[Camera intrinsics and pose data]

_____

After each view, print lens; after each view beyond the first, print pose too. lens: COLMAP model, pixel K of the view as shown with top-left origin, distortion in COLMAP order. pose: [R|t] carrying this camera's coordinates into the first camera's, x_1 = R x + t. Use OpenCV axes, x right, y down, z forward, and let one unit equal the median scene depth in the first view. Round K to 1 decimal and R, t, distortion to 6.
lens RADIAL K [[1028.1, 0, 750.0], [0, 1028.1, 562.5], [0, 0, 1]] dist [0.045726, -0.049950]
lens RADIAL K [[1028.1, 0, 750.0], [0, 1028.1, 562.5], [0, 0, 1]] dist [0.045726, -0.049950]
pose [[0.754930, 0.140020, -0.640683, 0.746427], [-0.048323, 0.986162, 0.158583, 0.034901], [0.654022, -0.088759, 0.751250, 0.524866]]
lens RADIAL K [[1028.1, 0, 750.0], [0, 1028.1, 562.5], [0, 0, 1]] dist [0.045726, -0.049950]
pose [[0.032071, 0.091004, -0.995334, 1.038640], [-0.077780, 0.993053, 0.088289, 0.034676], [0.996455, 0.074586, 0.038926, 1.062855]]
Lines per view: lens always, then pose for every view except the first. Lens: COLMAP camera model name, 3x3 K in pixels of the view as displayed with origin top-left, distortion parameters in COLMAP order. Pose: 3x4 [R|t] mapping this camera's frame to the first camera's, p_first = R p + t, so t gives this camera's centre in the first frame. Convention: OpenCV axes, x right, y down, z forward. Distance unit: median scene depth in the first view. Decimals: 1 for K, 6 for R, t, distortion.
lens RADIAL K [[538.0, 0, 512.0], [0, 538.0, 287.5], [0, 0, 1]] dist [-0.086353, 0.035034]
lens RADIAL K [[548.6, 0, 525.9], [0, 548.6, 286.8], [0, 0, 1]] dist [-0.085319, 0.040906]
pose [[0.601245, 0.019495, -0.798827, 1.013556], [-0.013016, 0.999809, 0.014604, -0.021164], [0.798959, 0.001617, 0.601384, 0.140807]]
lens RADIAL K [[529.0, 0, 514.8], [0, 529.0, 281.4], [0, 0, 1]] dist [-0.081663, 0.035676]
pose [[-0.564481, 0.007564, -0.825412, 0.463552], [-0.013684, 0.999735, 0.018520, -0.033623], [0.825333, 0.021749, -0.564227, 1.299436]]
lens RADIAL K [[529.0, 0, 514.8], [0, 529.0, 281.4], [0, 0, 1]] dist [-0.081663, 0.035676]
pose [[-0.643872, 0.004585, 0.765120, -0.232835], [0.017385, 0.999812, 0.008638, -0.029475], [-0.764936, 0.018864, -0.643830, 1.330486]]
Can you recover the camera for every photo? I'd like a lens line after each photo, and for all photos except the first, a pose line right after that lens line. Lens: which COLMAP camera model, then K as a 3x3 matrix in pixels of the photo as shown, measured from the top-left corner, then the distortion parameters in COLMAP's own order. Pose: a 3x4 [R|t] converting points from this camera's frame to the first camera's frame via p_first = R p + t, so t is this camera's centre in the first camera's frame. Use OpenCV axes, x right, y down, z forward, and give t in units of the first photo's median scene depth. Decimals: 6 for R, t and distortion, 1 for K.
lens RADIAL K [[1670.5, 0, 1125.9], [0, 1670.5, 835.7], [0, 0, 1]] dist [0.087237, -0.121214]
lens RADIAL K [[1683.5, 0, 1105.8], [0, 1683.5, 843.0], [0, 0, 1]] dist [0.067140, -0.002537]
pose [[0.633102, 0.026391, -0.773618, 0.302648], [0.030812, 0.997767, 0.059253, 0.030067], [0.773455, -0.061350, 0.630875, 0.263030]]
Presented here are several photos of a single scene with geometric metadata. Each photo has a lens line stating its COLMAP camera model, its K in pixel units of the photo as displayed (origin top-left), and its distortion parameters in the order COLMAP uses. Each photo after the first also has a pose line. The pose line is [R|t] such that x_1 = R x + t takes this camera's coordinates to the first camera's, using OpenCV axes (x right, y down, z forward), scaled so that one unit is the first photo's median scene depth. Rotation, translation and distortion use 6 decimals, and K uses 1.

_____

### Exercise directions
Write out, word for word, the line containing "Can you recover" and all the lines after it in the entries above, and nothing more.

### Expected answer
Can you recover the camera for every photo? I'd like a lens line after each photo, and for all photos except the first, a pose line right after that lens line. Lens: which COLMAP camera model, then K as a 3x3 matrix in pixels of the photo as shown, measured from the top-left corner, then the distortion parameters in COLMAP's own order. Pose: a 3x4 [R|t] converting points from this camera's frame to the first camera's frame via p_first = R p + t, so t is this camera's centre in the first camera's frame. Use OpenCV axes, x right, y down, z forward, and give t in units of the first photo's median scene depth. Decimals: 6 for R, t and distortion, 1 for K.
lens RADIAL K [[1670.5, 0, 1125.9], [0, 1670.5, 835.7], [0, 0, 1]] dist [0.087237, -0.121214]
lens RADIAL K [[1683.5, 0, 1105.8], [0, 1683.5, 843.0], [0, 0, 1]] dist [0.067140, -0.002537]
pose [[0.633102, 0.026391, -0.773618, 0.302648], [0.030812, 0.997767, 0.059253, 0.030067], [0.773455, -0.061350, 0.630875, 0.263030]]
Presented here are several photos of a single scene with geometric metadata. Each photo has a lens line stating its COLMAP camera model, its K in pixel units of the photo as displayed (origin top-left), and its distortion parameters in the order COLMAP uses. Each photo after the first also has a pose line. The pose line is [R|t] such that x_1 = R x + t takes this camera's coordinates to the first camera's, using OpenCV axes (x right, y down, z forward), scaled so that one unit is the first photo's median scene depth. Rotation, translation and distortion use 6 decimals, and K uses 1.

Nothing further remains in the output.